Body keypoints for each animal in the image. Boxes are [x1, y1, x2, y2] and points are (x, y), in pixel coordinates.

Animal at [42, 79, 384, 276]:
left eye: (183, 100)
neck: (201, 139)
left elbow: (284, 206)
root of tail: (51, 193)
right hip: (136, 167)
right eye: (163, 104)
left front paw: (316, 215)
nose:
*-*-*
Start at the first line and transcribe the data exactly through the last.

Body keypoints for each animal in the image. Boxes are [x1, y1, x2, y2] and points are (x, y), in pixel coordinates.

Animal at [42, 79, 384, 276]:
left eye: (183, 100)
neck: (201, 139)
left elbow: (284, 206)
root of tail: (51, 193)
right hip: (136, 167)
right eye: (163, 104)
left front paw: (316, 215)
nose:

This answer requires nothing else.